--- ACTIVITY ---
Please output exactly the lines of the material from the first through the line containing "TASK-104, status: Attivo -> Collaudo", and nothing more.

------

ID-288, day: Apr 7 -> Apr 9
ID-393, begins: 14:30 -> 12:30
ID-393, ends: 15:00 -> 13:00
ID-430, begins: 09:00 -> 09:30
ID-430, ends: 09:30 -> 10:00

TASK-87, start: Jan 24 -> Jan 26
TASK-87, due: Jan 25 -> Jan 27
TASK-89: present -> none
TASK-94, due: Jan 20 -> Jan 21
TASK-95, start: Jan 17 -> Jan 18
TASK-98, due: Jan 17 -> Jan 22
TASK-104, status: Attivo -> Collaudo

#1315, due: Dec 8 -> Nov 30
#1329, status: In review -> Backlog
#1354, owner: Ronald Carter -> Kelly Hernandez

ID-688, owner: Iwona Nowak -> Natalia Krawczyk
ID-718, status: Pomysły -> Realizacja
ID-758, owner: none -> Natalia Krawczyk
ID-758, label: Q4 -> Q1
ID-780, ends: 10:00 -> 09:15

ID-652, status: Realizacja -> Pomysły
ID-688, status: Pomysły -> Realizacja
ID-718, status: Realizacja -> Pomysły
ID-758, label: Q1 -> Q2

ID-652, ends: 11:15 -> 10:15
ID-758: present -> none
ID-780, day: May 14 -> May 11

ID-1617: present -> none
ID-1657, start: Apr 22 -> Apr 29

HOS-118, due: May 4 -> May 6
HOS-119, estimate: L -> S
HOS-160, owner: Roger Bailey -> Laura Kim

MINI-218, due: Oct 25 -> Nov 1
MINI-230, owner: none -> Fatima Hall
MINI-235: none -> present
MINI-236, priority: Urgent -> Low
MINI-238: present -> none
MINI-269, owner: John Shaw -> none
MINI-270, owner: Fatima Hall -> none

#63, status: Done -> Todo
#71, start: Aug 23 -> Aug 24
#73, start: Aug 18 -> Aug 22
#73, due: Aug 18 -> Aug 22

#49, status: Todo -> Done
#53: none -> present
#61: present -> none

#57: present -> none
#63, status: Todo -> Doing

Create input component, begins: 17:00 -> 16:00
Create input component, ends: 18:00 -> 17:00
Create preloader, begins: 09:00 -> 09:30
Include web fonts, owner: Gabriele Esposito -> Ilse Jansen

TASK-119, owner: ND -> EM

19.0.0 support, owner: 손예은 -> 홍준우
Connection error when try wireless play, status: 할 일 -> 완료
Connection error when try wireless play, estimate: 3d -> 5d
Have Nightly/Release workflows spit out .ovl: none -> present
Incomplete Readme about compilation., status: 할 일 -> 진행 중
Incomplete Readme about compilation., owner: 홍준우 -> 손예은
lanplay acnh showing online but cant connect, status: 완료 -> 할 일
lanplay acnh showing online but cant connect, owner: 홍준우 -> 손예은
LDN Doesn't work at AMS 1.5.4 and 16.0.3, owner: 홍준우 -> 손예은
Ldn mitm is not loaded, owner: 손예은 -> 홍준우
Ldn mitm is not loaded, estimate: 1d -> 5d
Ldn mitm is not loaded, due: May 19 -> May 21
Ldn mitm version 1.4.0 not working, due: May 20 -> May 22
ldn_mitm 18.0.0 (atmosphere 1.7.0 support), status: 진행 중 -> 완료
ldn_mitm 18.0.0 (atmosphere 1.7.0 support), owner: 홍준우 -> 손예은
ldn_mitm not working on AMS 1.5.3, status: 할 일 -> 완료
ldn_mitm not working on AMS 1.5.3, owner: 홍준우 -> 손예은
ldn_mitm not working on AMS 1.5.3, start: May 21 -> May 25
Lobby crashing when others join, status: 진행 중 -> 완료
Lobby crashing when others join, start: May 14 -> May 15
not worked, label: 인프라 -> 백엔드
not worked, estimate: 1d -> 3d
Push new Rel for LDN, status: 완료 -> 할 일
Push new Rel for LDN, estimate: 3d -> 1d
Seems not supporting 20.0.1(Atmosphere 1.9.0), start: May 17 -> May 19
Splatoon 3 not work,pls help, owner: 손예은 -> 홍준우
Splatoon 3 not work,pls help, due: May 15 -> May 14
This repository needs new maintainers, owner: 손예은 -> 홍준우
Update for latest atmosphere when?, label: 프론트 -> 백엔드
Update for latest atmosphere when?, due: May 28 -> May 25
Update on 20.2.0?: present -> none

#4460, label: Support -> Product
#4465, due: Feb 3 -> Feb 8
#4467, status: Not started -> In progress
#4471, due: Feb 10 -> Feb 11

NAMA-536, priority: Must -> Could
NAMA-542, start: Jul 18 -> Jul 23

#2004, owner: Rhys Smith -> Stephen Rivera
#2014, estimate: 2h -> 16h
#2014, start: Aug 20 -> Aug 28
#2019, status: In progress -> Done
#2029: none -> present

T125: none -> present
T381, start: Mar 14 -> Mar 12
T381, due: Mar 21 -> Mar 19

------

--- WORKED SOLUTION ---
ID-288, day: Apr 7 -> Apr 9
ID-393, begins: 14:30 -> 12:30
ID-393, ends: 15:00 -> 13:00
ID-430, begins: 09:00 -> 09:30
ID-430, ends: 09:30 -> 10:00

TASK-87, start: Jan 24 -> Jan 26
TASK-87, due: Jan 25 -> Jan 27
TASK-89: present -> none
TASK-94, due: Jan 20 -> Jan 21
TASK-95, start: Jan 17 -> Jan 18
TASK-98, due: Jan 17 -> Jan 22
TASK-104, status: Attivo -> Collaudo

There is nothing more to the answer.